— The problem —
The material below holds a span beginning at the line with "hfov_deg: 50.7" and ending at the line with "focal_mm: 38". Quote that span exactly, both ends included, and only that span.

— Provided entries —
• • • • • • •

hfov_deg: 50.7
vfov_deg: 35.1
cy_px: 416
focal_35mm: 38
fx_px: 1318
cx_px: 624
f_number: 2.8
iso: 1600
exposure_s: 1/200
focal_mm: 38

• • • • • • •

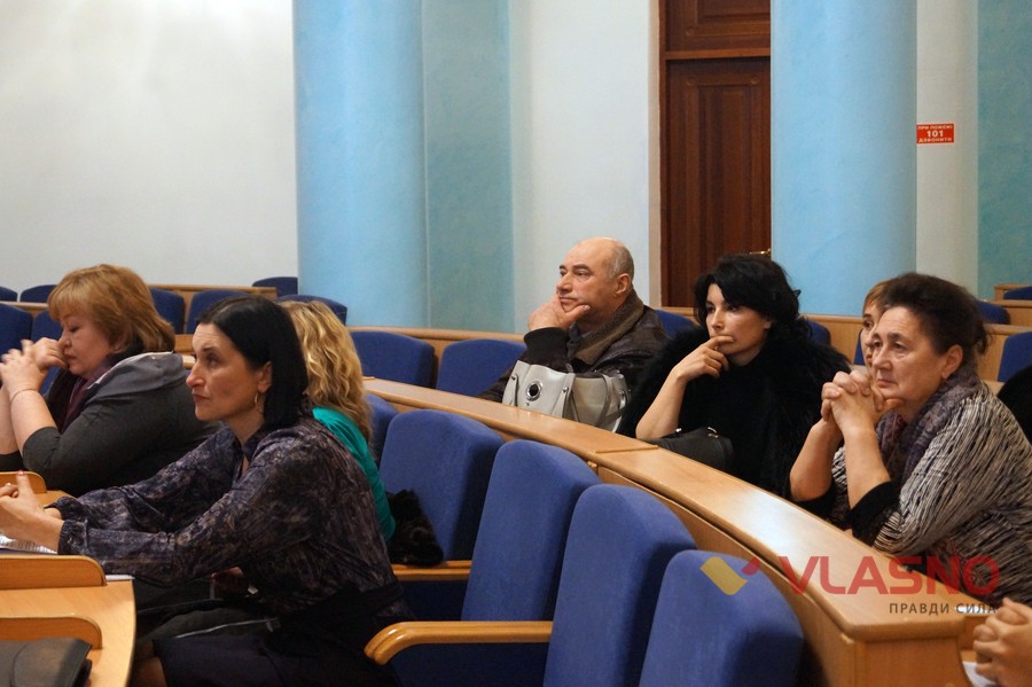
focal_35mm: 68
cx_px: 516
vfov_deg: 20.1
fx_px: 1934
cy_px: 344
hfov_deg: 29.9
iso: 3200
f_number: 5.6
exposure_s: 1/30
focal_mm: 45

• • • • • • •

— Answer to this exercise —
hfov_deg: 50.7
vfov_deg: 35.1
cy_px: 416
focal_35mm: 38
fx_px: 1318
cx_px: 624
f_number: 2.8
iso: 1600
exposure_s: 1/200
focal_mm: 38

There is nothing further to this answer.